Sample Compatibility & Compliance

The furnace accommodates cylindrical samples, crucibles, or reactor tubes up to 315 mm OD × 1200 mm L, compatible with quartz, alumina, silicon carbide, and high-nickel alloy substrates. It meets mechanical design standards per ASME BPVC Section VIII Div. 1 (for pressure-rated configurations), electrical safety per UL 61010-1 / IEC 61010-1, and electromagnetic compatibility per EN 61326-1. Optional vacuum compatibility extends to 10⁻³ mbar (mechanical pump) or 10⁻⁵ mbar (turbomolecular configuration), validated per ISO 20483 leakage testing methodology.

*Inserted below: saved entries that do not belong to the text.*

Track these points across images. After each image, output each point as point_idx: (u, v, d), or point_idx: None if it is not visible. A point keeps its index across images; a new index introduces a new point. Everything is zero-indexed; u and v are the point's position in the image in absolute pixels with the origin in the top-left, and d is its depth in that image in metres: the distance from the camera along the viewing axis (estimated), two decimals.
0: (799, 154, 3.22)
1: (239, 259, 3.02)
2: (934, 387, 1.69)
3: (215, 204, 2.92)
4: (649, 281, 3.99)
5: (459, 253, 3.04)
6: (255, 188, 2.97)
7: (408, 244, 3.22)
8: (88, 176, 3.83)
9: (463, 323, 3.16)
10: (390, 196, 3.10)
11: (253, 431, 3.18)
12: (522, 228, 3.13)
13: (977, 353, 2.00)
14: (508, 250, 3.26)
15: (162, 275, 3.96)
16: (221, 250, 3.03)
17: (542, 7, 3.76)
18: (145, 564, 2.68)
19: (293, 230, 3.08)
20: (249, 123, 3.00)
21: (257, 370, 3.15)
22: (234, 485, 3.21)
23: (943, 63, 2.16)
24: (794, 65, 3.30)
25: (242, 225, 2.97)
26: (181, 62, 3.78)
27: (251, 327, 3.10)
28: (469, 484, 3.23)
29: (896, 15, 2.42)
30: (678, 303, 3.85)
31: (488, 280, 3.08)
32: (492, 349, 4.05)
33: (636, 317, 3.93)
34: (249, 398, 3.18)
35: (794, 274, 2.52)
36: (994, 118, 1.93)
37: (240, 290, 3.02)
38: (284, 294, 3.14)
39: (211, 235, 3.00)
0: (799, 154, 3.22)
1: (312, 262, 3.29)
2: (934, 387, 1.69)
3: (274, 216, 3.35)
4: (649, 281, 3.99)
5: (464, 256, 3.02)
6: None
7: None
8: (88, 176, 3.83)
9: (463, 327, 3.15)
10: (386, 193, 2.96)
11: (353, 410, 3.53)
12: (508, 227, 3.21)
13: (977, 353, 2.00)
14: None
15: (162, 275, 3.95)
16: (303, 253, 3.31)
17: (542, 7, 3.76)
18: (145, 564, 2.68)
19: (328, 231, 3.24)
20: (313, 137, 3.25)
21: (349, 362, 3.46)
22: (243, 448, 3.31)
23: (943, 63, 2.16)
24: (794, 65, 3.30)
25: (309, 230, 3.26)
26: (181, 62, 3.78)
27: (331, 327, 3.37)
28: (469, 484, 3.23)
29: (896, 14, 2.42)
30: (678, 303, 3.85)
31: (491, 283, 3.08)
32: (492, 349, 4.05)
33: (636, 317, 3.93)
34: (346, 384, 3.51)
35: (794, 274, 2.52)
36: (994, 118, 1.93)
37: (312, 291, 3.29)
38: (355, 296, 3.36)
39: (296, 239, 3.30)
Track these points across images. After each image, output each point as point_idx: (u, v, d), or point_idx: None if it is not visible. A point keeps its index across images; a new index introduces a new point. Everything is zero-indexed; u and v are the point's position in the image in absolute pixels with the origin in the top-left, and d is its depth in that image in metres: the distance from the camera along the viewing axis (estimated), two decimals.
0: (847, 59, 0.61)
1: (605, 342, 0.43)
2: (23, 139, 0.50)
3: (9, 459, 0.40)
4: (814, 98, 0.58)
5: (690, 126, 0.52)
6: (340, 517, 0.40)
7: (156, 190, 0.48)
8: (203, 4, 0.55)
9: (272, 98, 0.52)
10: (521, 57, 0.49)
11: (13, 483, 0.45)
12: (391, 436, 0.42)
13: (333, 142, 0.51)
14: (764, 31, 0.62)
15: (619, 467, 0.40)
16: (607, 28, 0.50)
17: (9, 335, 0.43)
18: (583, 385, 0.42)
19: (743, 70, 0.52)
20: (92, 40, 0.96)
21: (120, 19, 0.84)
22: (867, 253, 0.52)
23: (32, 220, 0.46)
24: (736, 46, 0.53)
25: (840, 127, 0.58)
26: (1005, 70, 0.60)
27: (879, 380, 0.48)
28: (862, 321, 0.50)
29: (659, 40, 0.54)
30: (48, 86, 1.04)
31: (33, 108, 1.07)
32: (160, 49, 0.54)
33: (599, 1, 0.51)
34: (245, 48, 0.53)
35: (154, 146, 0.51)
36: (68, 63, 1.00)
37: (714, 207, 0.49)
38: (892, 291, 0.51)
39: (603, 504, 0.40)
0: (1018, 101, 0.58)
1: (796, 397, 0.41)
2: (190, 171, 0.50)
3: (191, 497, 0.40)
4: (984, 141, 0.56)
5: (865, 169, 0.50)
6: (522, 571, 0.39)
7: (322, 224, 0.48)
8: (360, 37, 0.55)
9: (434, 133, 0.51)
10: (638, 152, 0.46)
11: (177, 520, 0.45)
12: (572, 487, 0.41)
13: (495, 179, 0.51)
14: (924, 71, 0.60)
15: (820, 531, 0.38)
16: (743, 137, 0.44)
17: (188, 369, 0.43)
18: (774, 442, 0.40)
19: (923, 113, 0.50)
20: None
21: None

Software & Data Management

Furnace operation is managed via ZHONGHUAN’s proprietary FurnaceControl Suite v4.2, supporting local HMI interaction or remote Ethernet/Wi-Fi connectivity (Modbus TCP, OPC UA). All temperature logs, alarm events, program executions, and user authentication actions are recorded in encrypted SQLite databases with SHA-256 hashing. Export formats include CSV, PDF reports, and XML metadata bundles suitable for LIMS integration. Full 21 CFR Part 11 compliance is achievable with optional electronic signature module and role-based access control (RBAC) configuration.

Applications

This system serves R&D and production-scale processes in materials science (e.g., graphene growth on Cu/Ni foils), battery cathode calcination (NMC, LFP), catalyst activation (Pt/Al₂O₃, Ni/MgO), semiconductor substrate annealing, and metallurgical phase transformation studies. Its large bore enables uniform heating of multi-sample carriers or custom-designed reaction boats—critical for reproducible kinetics validation per ASTM E2070 and ISO 11358 thermal analysis guidelines.

FAQ

What maximum operating temperature is certified for continuous use?
Continuous operation is certified to 1200 °C using Kanthal A1 heating elements; 1400 °C capability requires SiC element upgrade and modified insulation package.
Is vacuum-tight configuration available as standard?
Standard configuration achieves 10⁻² mbar base pressure; high-vacuum options (10⁻⁵ mbar) require turbomolecular pumping station integration and metal-sealed CF flanges.
Can the furnace be integrated into an automated process line?
Yes—digital I/O ports (8 DI/DO), analog 4–20 mA outputs, and full Modbus TCP support enable seamless PLC-level synchronization with conveyors, gas cabinets, or mass flow controllers.
What maintenance intervals are recommended for the water cooling system?
Closed-loop chiller circuits require biannual deionized water replacement and filter inspection; open-loop systems demand quarterly descaling per ASTM D4582 guidelines.
Are calibration certificates traceable to NIST or CNAS standards provided?
Factory calibration reports (as-shipped) include NIST-traceable thermocouple verification; CNAS-accredited on-site calibration is available upon request.